Jangan samakan perundungan dengan sekedar bercanda. Psikolog klinis dewasa dari Universitas Indonesia, Pingkan Rumondor, menjelaskan batasan antara tindakan sebatas bercanda dan masuk kategori perundungan atau bullying.
“Bullying dilakukan sengaja dan berulang-ulang. Misalnya, terjadi selama enam bulan hampir setiap hari untuk mengintimidasi atau menyakiti orang lain,” ujarnya.

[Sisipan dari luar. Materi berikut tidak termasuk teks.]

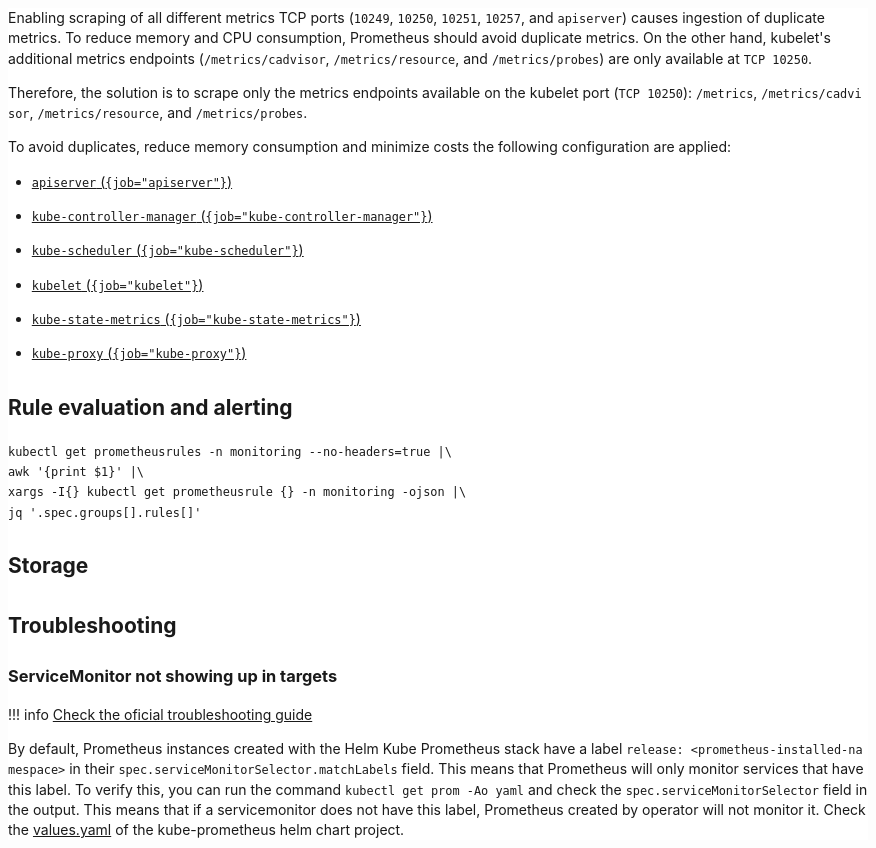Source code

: Enabling scraping of all different metrics TCP ports (`10249`, `10250`, `10251`, `10257`, and `apiserver`) causes ingestion of duplicate metrics. To reduce memory and CPU consumption, Prometheus should avoid duplicate metrics. On the other hand, kubelet's additional metrics endpoints (`/metrics/cadvisor`, `/metrics/resource`, and `/metrics/probes`) are only available at `TCP 10250`.

Therefore, the solution is to scrape only the metrics endpoints available on the kubelet port (`TCP 10250`): `/metrics`, `/metrics/cadvisor`, `/metrics/resource`, and `/metrics/probes`.

To avoid duplicates, reduce memory consumption and minimize costs the following configuration are applied:

+ [`apiserver` (`{job="apiserver"}`)](https://github.com/oscaromeu/home-ops/blob/main/kubernetes/apps/monitoring/kube-prometheus-stack/app/helmrelease.yaml#L57-L82)

+ [`kube-controller-manager` (`{job="kube-controller-manager"}`)](https://github.com/oscaromeu/home-ops/blob/main/kubernetes/apps/monitoring/kube-prometheus-stack/app/helmrelease.yaml#L107-L120)

+ [`kube-scheduler` (`{job="kube-scheduler"}`)](https://github.com/oscaromeu/home-ops/blob/main/kubernetes/apps/monitoring/kube-prometheus-stack/app/helmrelease.yaml#L123-L131)

+ [`kubelet` (`{job="kubelet"}`)](https://github.com/oscaromeu/home-ops/blob/main/kubernetes/apps/monitoring/kube-prometheus-stack/app/helmrelease.yaml#L84-L104)

+ [`kube-state-metrics` (`{job="kube-state-metrics"}`)](https://github.com/oscaromeu/home-ops/blob/main/kubernetes/apps/monitoring/kube-prometheus-stack/app/helmrelease.yaml#L145-L154)


+ [`kube-proxy` (`{job="kube-proxy"}`)](https://github.com/oscaromeu/home-ops/blob/main/kubernetes/apps/monitoring/kube-prometheus-stack/app/helmrelease.yaml#L133-L141)


## Rule evaluation and alerting

```
kubectl get prometheusrules -n monitoring --no-headers=true |\
awk '{print $1}' |\
xargs -I{} kubectl get prometheusrule {} -n monitoring -ojson |\
jq '.spec.groups[].rules[]'
```

## Storage

## Troubleshooting

### ServiceMonitor not showing up in targets

!!! info
    [Check the oficial troubleshooting guide](https://github.com/coreos/prometheus-operator/blob/master/Documentation/troubleshooting.md#troubleshooting-servicemonitor-changes)

By default, Prometheus instances created with the Helm Kube Prometheus stack have a label `release: <prometheus-installed-namespace>` in their `spec.serviceMonitorSelector.matchLabels` field. This means that Prometheus will only monitor services that have this label. To verify this, you can run the command `kubectl get prom -Ao yaml` and check the `spec.serviceMonitorSelector` field in the output. This means that if a servicemonitor does not have this label, Prometheus created by operator will not monitor it. Check the [values.yaml](https://github.com/prometheus-community/helm-charts/blob/main/charts/kube-prometheus-stack/values.yaml#L2778-L2791) of the kube-prometheus helm chart project.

Pingkan menekankan tiga hal ketika berbicara perundungan, yakni sengaja, berulang-ulang, dan ada ketidakseimbangan kekuasaan, misalnya ada salah satu pihak yang merasa superior atau lebih tinggi dan lainnya merasa inferior. Sementara tindakan disebut bercanda bila antara pihak yang terlibat sama-sama bisa menikmati, senang, bisa melihat di mana kelucuan bahan candaan dan tidak ada yang tersakiti.
“Kalau bullying, salah satu akan merasa tersakiti, merasa direndahkan, dan sebenarnya yang bercanda melakukan bullying, di balik kata bercandaan dia melakukan dengan sengaja menyakiti,” kata Pingkan.
Contoh perilaku bullying antara lain menyebarkan gosip, berlaku secara tidak adil, mengejek dan merendahkan, sengaja mengisolasi orang. Tetapi yang bukan termasuk tindakan negatif ini yakni satu konflik terjadi sekali dan mutasi berdasarkan kompetensi.
Mereka yang terlibat dalam perundungan, antara lain pelaku, saksi atau yang melihat, dan target atau orang yang diposisikan lebih rendah. Berbicara target, biasanya sosok-sosok berbeda dari mayoritas di mana bullying terjadi.
Terkait saksi, seringkali bila mereka tak paham cara bertindak yang tepat saat bullying terjadi maka cenderung diam. Penyebabnya bisa beragam.
“Ketika semakin banyak yang melihat akhirnya ada semacam rasa berbagi tanggung jawab, yang melihat itu akan tunggu-tungguan siapa yang menegur duluan. Saksi ini penting supaya dia bisa melakukan sesuatu, kadang-kadang ada efek seperti itu,” kata Pingkan.
Pada masa pandemi Covid-19, tindak perundungan bukan berarti tak terjadi sama sekali, misalnya di tempat kerja. Pingkan mencontohkan perundungan bisa dialami seseorang via telepon, rapat online, misalnya dengan peserta yang melontarkan komentar mengandung unsur melecehkan, email berisi gosip. Suatu penelitian pada 2020 yang dilakukan satu organisasi menunjukkan angka responden mengeluhkan pelecehan dan direndahkan berbasis gender, etnis, dan usia meningkat di masa pandemi.
“Pandemi ini meningkatkan (kejadian perundungan) sekalipun konteksnya di online,” kata Pingkan.